Reproduce every one of the lines below verbatim, leaving out the pictures.

++++ Data shown ++++

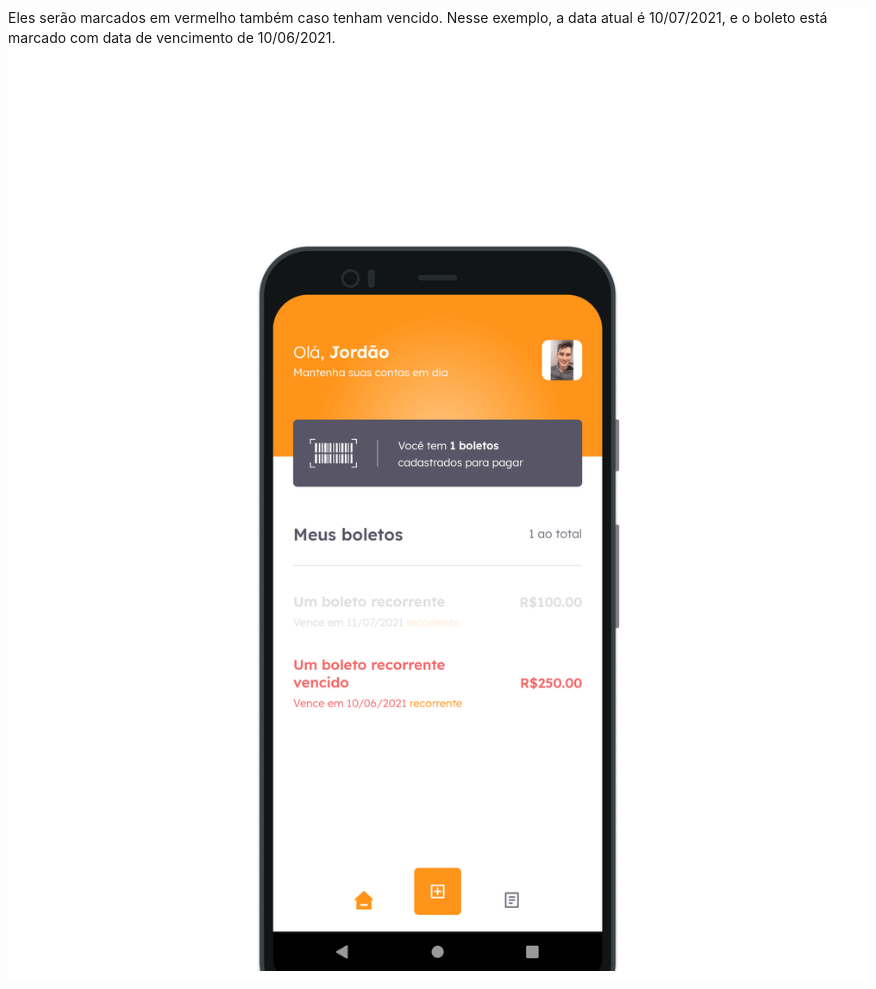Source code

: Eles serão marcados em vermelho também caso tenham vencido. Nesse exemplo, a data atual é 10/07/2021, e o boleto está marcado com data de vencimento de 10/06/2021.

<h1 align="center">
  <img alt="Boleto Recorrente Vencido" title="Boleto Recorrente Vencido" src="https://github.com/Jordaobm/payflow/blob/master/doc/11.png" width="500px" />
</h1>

++++

• [Written solution]
Source code

: Eles serão marcados em vermelho também caso tenham vencido. Nesse exemplo, a data atual é 10/07/2021, e o boleto está marcado com data de vencimento de 10/06/2021.

<h1 align="center">
  <img alt="Boleto Recorrente Vencido" title="Boleto Recorrente Vencido" src="https://github.com/Jordaobm/payflow/blob/master/doc/11.png" width="500px" />
</h1>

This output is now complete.